Je terminerai en reprenant une formule que j’ai prononcée et que je répète aujourd’hui devant la commission : si l’on voulait provoquer des votes nationalistes on ne s’y serait pas pris autrement ! J’ai vu beaucoup de gens qui n’ont aucun rapport avec le milieu nationaliste, qui sont profondément patriotes au sens national et français du terme et qui sont exaspérés par des méthodes de ce genre. Moi-même, je souhaiterais si je revois mon ami, ce qui ne m’a pas été possible jusqu’à présent, qu’il porte plainte contre les attitudes des forces de l’ordre en cette occasion.

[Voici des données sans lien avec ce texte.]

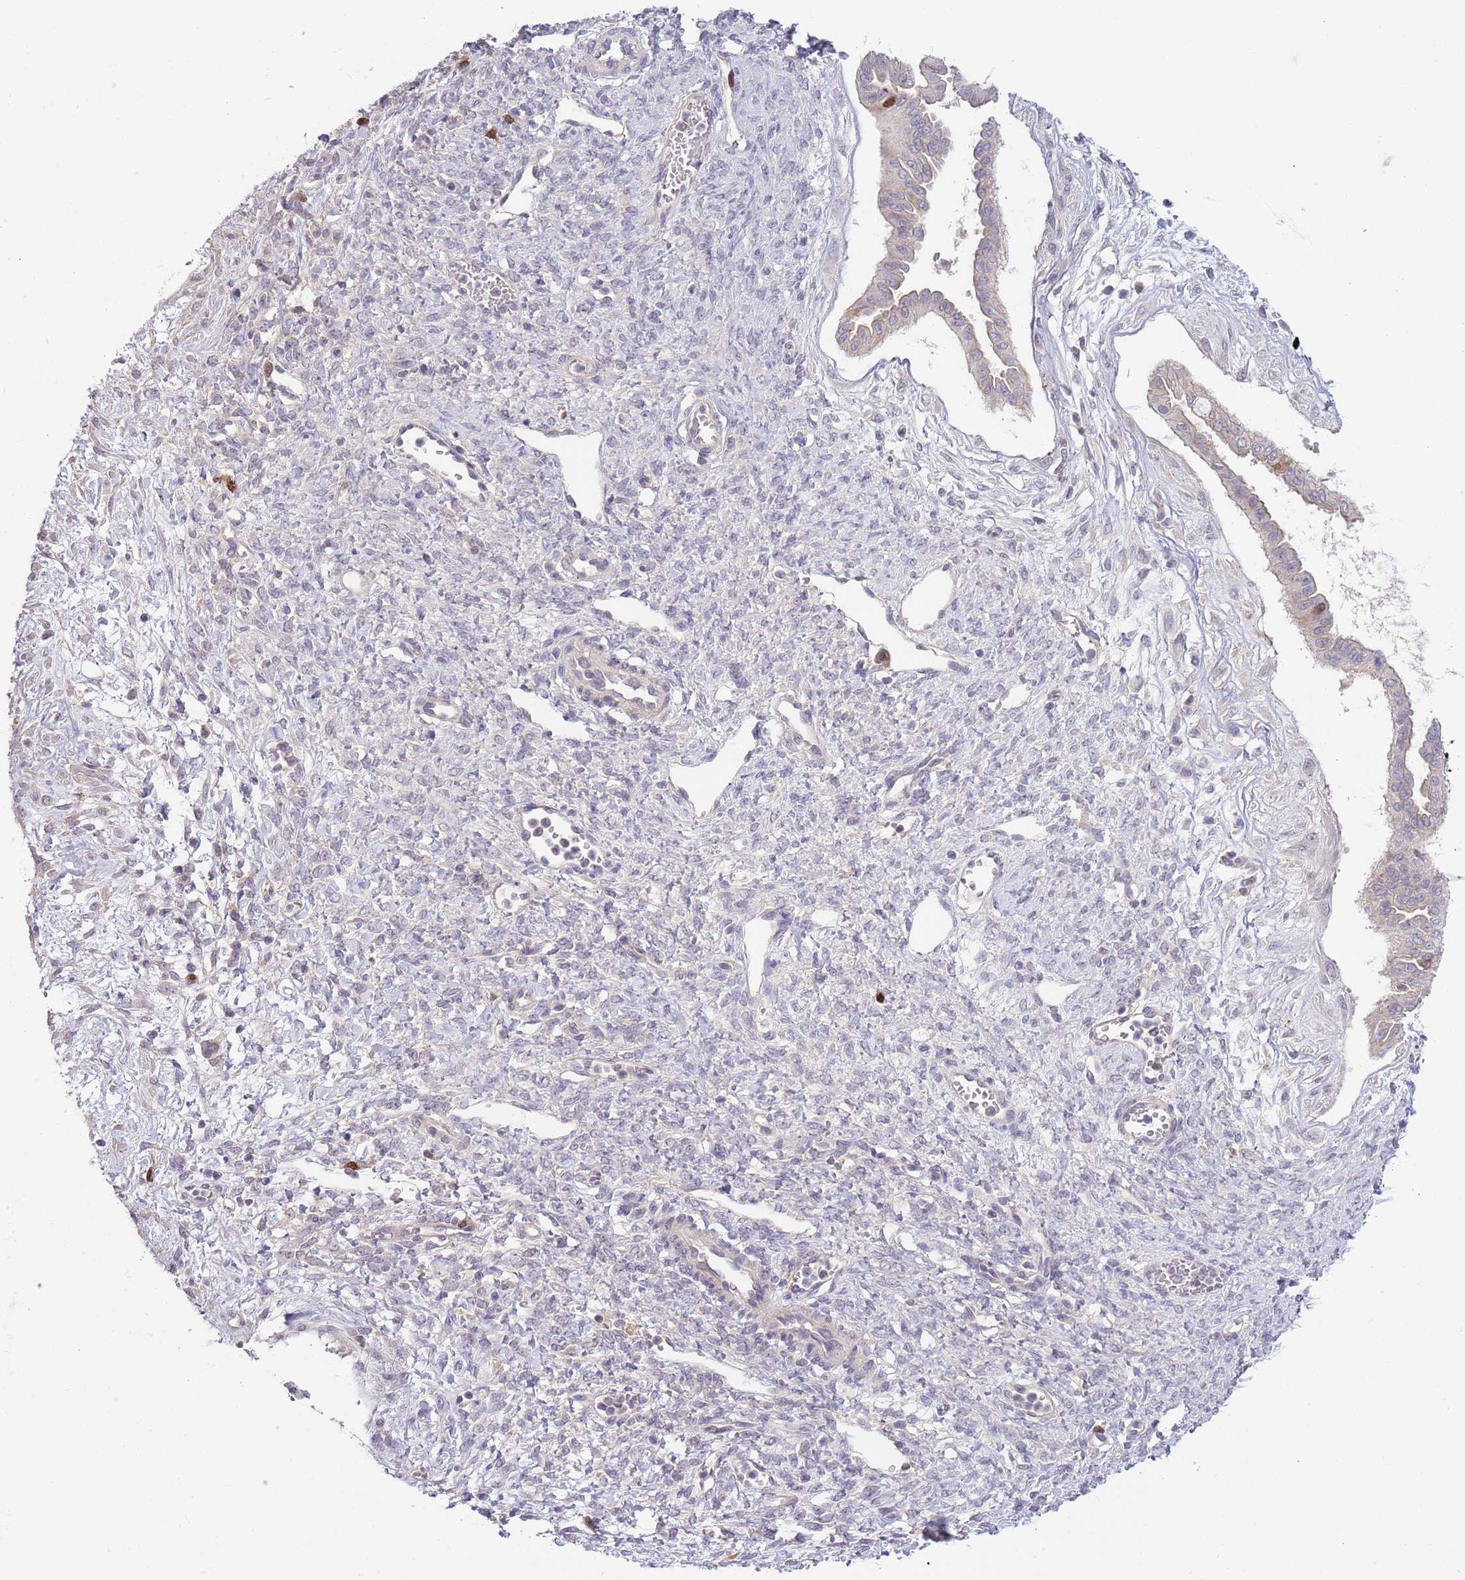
{"staining": {"intensity": "moderate", "quantity": "<25%", "location": "nuclear"}, "tissue": "ovarian cancer", "cell_type": "Tumor cells", "image_type": "cancer", "snomed": [{"axis": "morphology", "description": "Cystadenocarcinoma, mucinous, NOS"}, {"axis": "topography", "description": "Ovary"}], "caption": "Tumor cells reveal moderate nuclear positivity in about <25% of cells in mucinous cystadenocarcinoma (ovarian).", "gene": "PIMREG", "patient": {"sex": "female", "age": 73}}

Mme Catherine TASCA : Monsieur le ministre, j’avais posé une question très ponctuelle : que pensez-vous de la validité de l’accord qui avait été passé ? Si l’on écarte ce que vous appelez les " provocations ", considérez-vous que c’était un engagement qui avait toutes chances d’être tenu ?

M. François LÉOTARD : D’abord, je crois qu’il fallait démolir ! Je suis convaincu que beaucoup de nos compatriotes sont très choqués de voir que le même préfet qui avait engagé cette procédure illégale d’incendie avait, semble-t-il, - et là je parle de la paillote Chez Francis - accordé lui-même l’autorisation de reconstruire. Il appartiendra à la justice de le dire, mais je crois qu’il y a une note écrite du préfet disant qu’on pouvait reconstruire. Je connais mal le dossier, mais il me semble qu’il existait - je ne sais pas si la commission à les moyens de vérifier mes propos - un accord écrit de la DDE vis-à-vis de certaines paillotes autorisant exceptionnellement la poursuite de l’exploitation pendant trois mois. Enfin, il faudra encore vérifier où était le domaine maritime car lorsque l’on parle de légalité...

M. Jean-Yves GATEAUD : Ce n’est pas la question qui vous est posée...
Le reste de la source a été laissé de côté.